Once upon a time, during a moment of caring for me while I was deep in the throes of intense self-doubt, a friend asked me, "Well, you believe that Jesus loves you, right?" And I could not for the life of me fathom why he would bring up such a trite idea at such an important time. Sure. Jesus loves me. The Bible tells me so. I have accepted this and graduated from Sunday School. Can we move on to something more substantial now?

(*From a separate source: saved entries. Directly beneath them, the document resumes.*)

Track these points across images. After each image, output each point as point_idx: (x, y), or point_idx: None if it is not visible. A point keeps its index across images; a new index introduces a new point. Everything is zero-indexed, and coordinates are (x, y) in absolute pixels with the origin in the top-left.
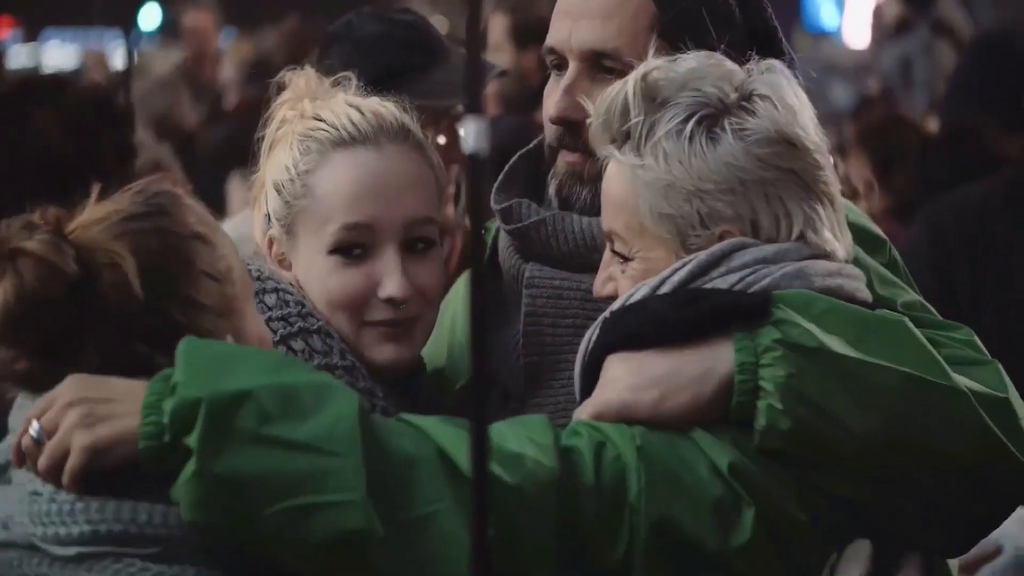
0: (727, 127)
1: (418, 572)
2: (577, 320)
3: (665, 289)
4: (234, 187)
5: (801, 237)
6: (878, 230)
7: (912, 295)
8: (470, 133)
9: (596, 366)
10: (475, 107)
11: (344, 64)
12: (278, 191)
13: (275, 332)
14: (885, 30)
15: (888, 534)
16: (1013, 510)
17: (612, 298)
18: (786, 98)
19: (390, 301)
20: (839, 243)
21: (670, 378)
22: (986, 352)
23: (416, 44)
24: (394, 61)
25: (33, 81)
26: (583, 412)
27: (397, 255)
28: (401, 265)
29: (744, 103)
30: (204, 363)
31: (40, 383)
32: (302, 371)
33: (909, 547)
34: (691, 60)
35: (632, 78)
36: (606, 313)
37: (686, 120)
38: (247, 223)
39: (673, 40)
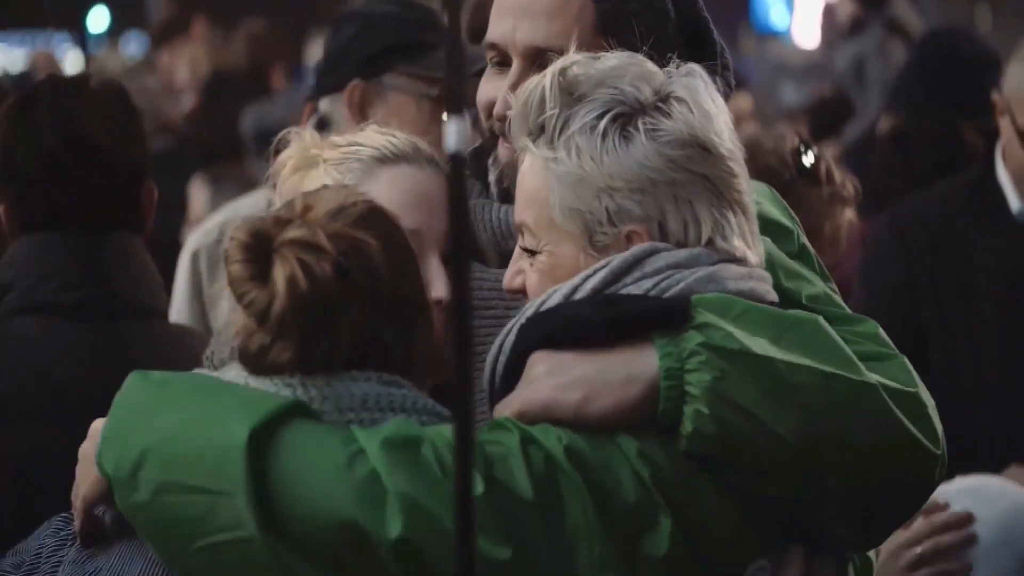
0: (640, 127)
1: None
2: (498, 311)
3: (580, 295)
4: (195, 188)
5: (710, 243)
6: (782, 217)
7: (818, 286)
8: (451, 133)
9: (515, 368)
10: (456, 107)
11: (357, 35)
12: None
13: None
14: (838, 30)
15: (807, 534)
16: (925, 500)
17: (521, 291)
18: (702, 103)
19: (438, 303)
20: (750, 251)
21: (595, 379)
22: (892, 346)
23: (427, 23)
24: (406, 35)
25: (57, 81)
26: (506, 409)
27: (442, 262)
28: (446, 271)
29: (660, 104)
30: (125, 415)
31: (291, 370)
32: (211, 393)
33: (825, 544)
34: (612, 59)
35: (551, 71)
36: (521, 319)
37: (600, 116)
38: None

But I think he was actually aiming at something deeply important. My faith tradition gives me an anchor, a storehouse of hope and love that is never closed to me, though I may not think that I deserve to run to it. The truth that I do believe, phrased in a way that I will hear it, is that the Love that made the Cosmos also cares for me, regardless of what I've done or left undone, regardless of what I can do or will do, regardless of the state of my heart. Christ died for us while we were yet sinners and that proves God's love for us. My brain, my mind, my lived experience might cause me to doubt my worth, but keeping the faith, for me, as hard as it is, means remembering that I am loved by an everlasting, inexhaustible Love, and that I am able to give love because part of that Love lives in me. That, for me, is as substantial as it gets. This is the touchstone. This is home.

Now, this is my journey and not yours. I will be the first to admit that the faith tradition that anchors me is also the one that deeply scarred me, making me think that I was worth less because of my abuse. I have had to wrestle with Christianity and the Church and who I understand Christ to be in order to land in a place of sureness in my faith, and that is not the journey for everyone. Another belief system or another way of seeing the world might speak to you. You might anchor your hope in the good that we can do for each other, and find that goodness and hope and love in your friendships and other relationships, and that might provide the renewal you need to face the world. But let me leave you with two little sparks of hope anyway:

After years of thinking that I wasn't taken seriously or wasn't cared for when I reported, I found out that the truth of the matter is that I wasn't understood. Finding this out didn't heal every wound, but it did open the door for more love and more understanding in my life than I'd had before. Sometimes life surprises you.

And that guy, who wouldn't believe a rape survivor without empirical evidence? Well, Dylan had another conversation with him and I think you'll find encouragement from listening to this one. If you've got the energy, give episode 25, I Hope You're Eaten Alive, a listen. Sometimes people surprise you, if you're able to give them the chance.